▶ _Problem statement_
Please write out everything from "sub-region: Chelan County" down to "longitude: -96.6360" again, renaming "latitude" to "lat" and keeping everything else the same. Leave the pictures out of your answer.

--- BEGIN Dataset records ---

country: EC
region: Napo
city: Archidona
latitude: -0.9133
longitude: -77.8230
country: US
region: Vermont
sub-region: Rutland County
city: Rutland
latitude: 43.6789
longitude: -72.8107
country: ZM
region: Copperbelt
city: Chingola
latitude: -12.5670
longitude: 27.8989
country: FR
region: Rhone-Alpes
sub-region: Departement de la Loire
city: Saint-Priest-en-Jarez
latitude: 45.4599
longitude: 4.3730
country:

--- END Dataset records ---
--- BEGIN Dataset records ---

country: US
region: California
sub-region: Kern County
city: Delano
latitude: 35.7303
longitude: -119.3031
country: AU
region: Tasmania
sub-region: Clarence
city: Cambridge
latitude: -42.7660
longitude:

--- END Dataset records ---
--- BEGIN Dataset records ---

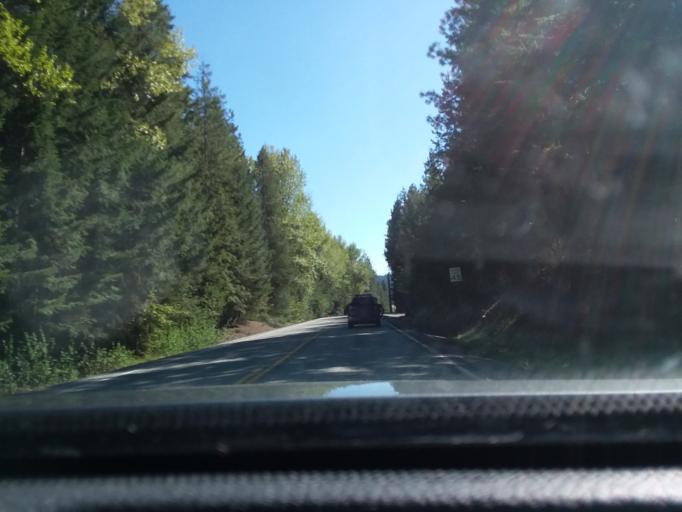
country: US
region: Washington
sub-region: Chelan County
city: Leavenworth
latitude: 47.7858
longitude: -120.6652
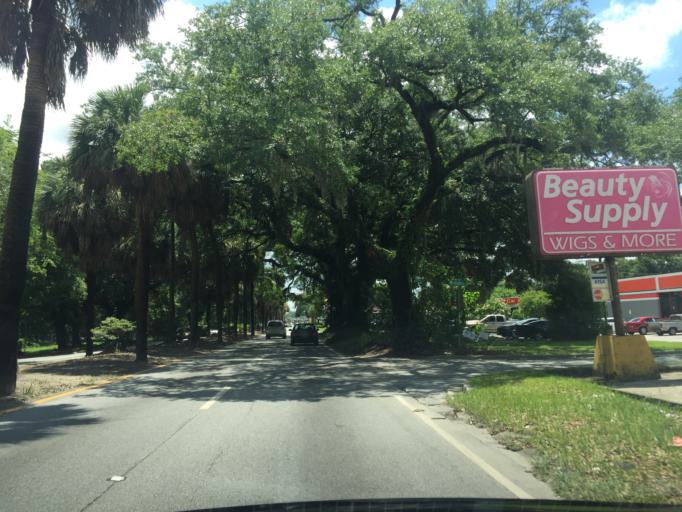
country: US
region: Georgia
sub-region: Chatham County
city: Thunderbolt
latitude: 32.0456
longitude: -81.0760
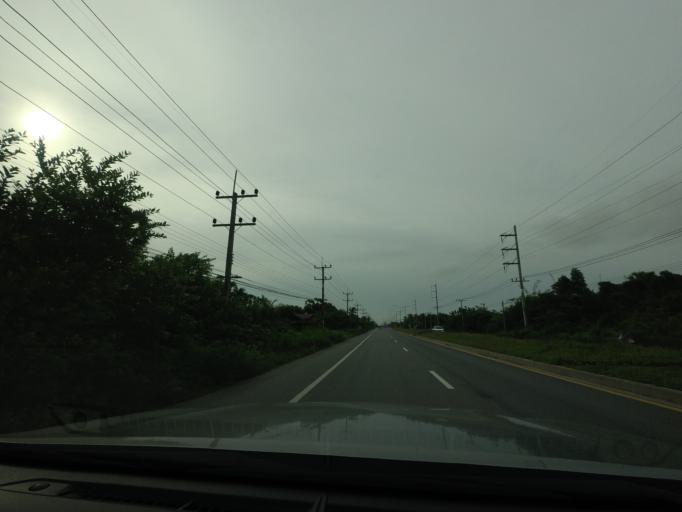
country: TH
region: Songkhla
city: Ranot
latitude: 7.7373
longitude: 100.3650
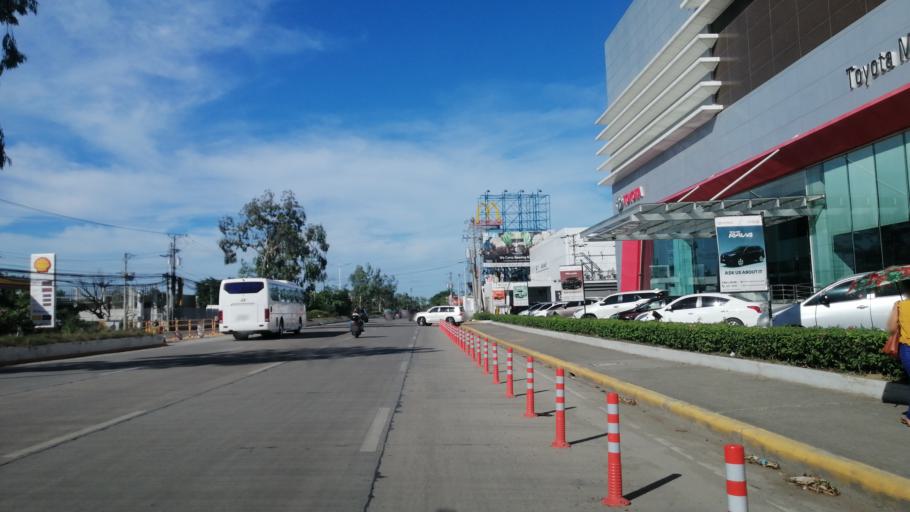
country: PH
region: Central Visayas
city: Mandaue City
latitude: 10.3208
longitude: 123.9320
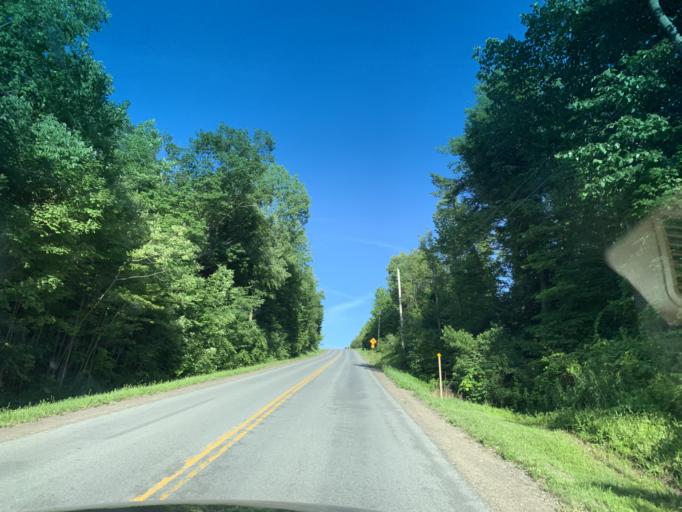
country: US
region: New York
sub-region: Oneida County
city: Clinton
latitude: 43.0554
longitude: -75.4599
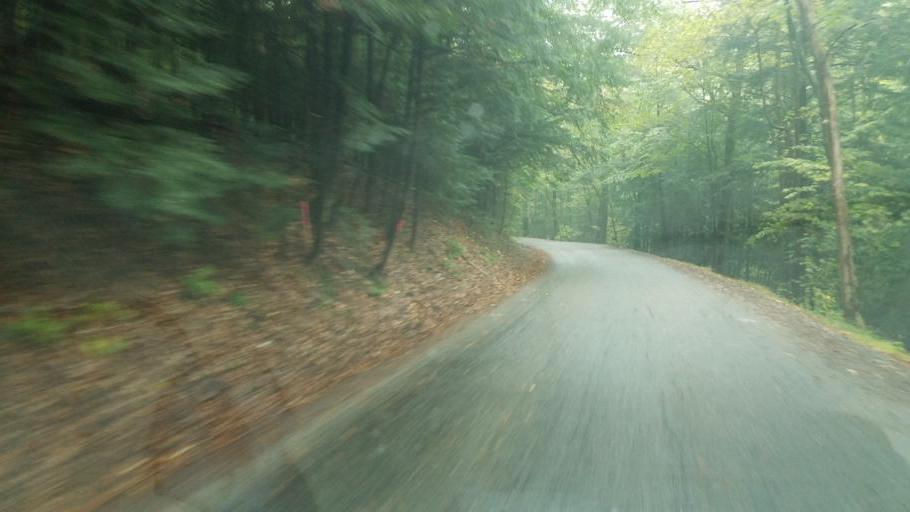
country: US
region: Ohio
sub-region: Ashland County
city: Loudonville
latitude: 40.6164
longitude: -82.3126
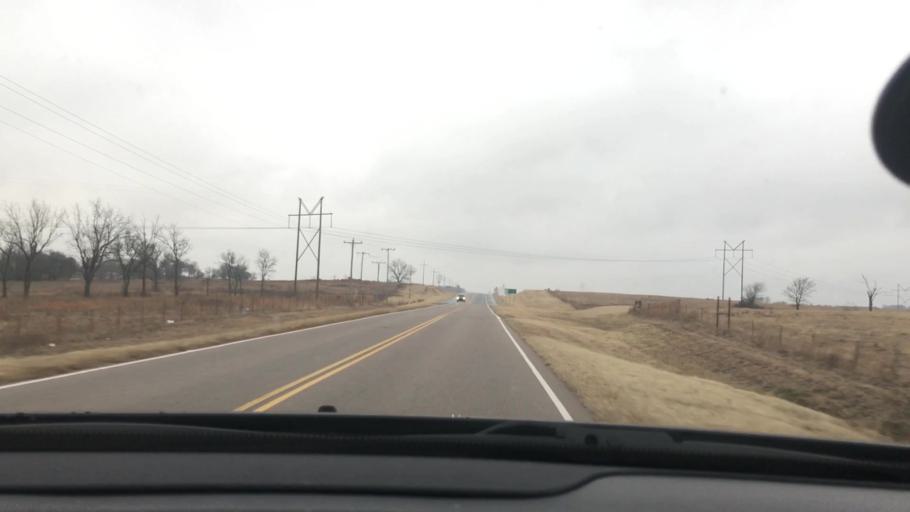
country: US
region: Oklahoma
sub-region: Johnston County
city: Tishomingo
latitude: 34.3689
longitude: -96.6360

--- END Dataset records ---

▶ _Task answer_
sub-region: Chelan County
city: Leavenworth
lat: 47.7858
longitude: -120.6652
country: US
region: Georgia
sub-region: Chatham County
city: Thunderbolt
lat: 32.0456
longitude: -81.0760
country: TH
region: Songkhla
city: Ranot
lat: 7.7373
longitude: 100.3650
country: PH
region: Central Visayas
city: Mandaue City
lat: 10.3208
longitude: 123.9320
country: US
region: New York
sub-region: Oneida County
city: Clinton
lat: 43.0554
longitude: -75.4599
country: US
region: Ohio
sub-region: Ashland County
city: Loudonville
lat: 40.6164
longitude: -82.3126
country: US
region: Oklahoma
sub-region: Johnston County
city: Tishomingo
lat: 34.3689
longitude: -96.6360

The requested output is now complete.